Straits Cafe

25 September 2010
Straits Café @ 694 Doncaster Road, Doncaster

Admittedly, the first time I visited Straits Cafe, I did not taste any of its food. I recall excitedly peering out the window trying to locate this Malaysian hawker restaurant that had attracted so many fantastic reviews. However, as we steadily pulled up to front of the restaurant, my enthusiasm quickly waned. Straits presented as a dingy looking food joint faced with the ever present spectre of potential food safety inspection failure. I was horrified to say the least. Without so much as stopping the car, we hurriedly left to find a safer dining option for the night.

A few weeks later, I spoke to a friend who had not only heard of this little hole in the wall, but assured me that that the Malaysian food is as good as the reviews say it is – tasty, authentic and cheap. I decided to return. And I’m glad I did.

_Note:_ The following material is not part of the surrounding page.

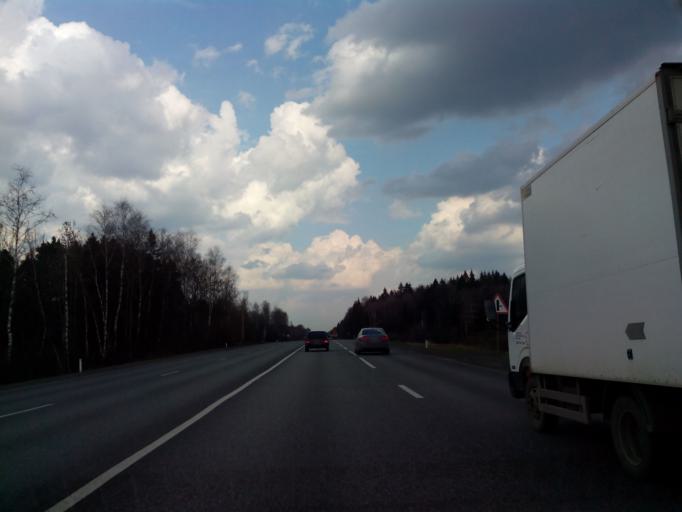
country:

Straits cooks up one of the better renditions of the popular hawker dish, Char Kway Teow. The version at Straits contains stir fried flat rice noodles, prawns, Chinese sausage, squid, fish cakes and egg. The beauty of this dish lies in the cooking oil that has been infused with all the spices, meats and vegetables that have made their way into the wok throughout the night. This smoky infused oil unctuously coats each and every strand of noodle to create a thoroughly appetizing dish. As unhealthy as the dish may sound, the oily goodness simply cannot be resisted. 

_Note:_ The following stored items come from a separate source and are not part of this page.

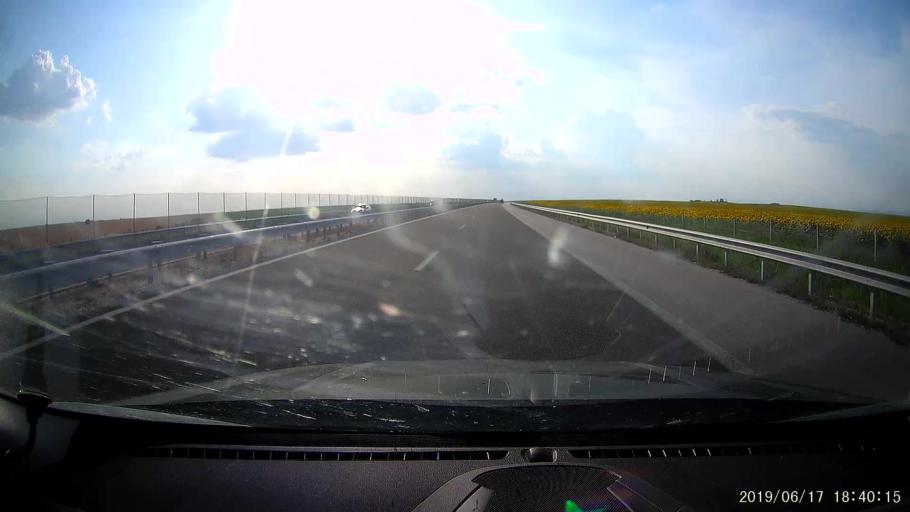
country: BG
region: Stara Zagora
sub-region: Obshtina Chirpan
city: Chirpan
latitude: 42.1533
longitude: 25.2829
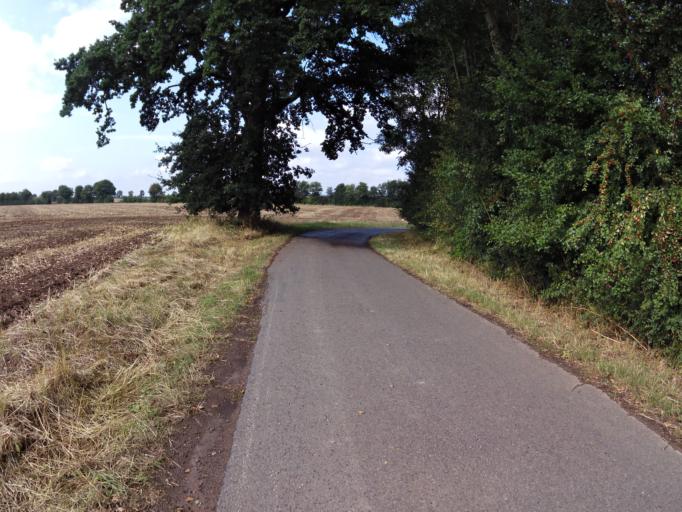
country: DE
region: Lower Saxony
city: Schweringen
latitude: 52.7718
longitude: 9.1716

The Lobak is an appetiser containing small pieces of fatty chicken that have been wrapped in a beancurd skin and lightly fried. As you bite through the crispy beancurd, you are greeted with a mouthwatering piece of juicy, tender chicken. The sweet chilli sauce adds the finishing touch.

The Assam Laksa is also worthy of a mention. It is a tamarind fish-based noodle soup flavoured with pineapple, onions, cucumber and mint. This is a sensational dish that is packed full of flavour. But be warned, if you don't generally like to pucker up, it may pay to steer away.
This weekend, I decided to shy away from my usual order of Char Kway Teow and Lobak. Instead, I substituted the former with a special of the night, the Oyster Omelette.

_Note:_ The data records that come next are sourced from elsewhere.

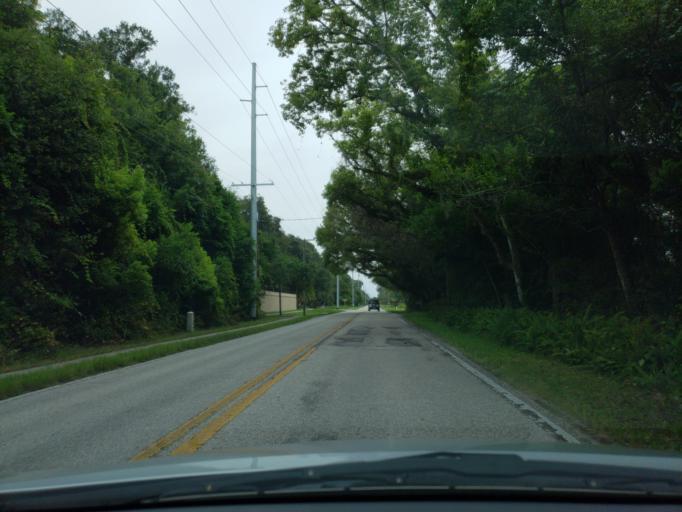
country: US
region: Florida
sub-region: Hillsborough County
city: Lutz
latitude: 28.1424
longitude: -82.4583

The Oyster Omelette contains layers of egg and tapioca-based flour paste, with oysters, scallions, coriander and garlic scattered throughout. The dish is finished off with a coriander garnish and is served with a side of chilli sauce. Like most of the dishes at Straits, the Oyster Omelette is on the heavy side of oily. However, all is generally forgotten when you take your first bite. For $16, the liberal serve of oysters makes it a reasonably priced dish. It’s a shame that this oyster dish is not frequently available at other Malaysian restaurants in Melbourne.

I couldn’t tell you the number of times I’ve dined at Straits. As the old saying goes, never judge a book by its cover. 

Rating: 4/5 (Very Good)


Straits Cafe on Urbanspoon

1 comment:

FyZ said...

Perhaps it was my particular choices, but i have yet to be impressed by Straits. I think you have said all that is needed in terms of the atmosphere and condition of the restaurant - it is dingy, to say the least. Perhaps i will have to try some of those particular dishes you have mentioned in this review to have a better opinion - but at the moment, nothing too pleasant to say (maybe it was overhyped for me - meh..).

On another note, perhaps it is worth considering ratings for these reviews?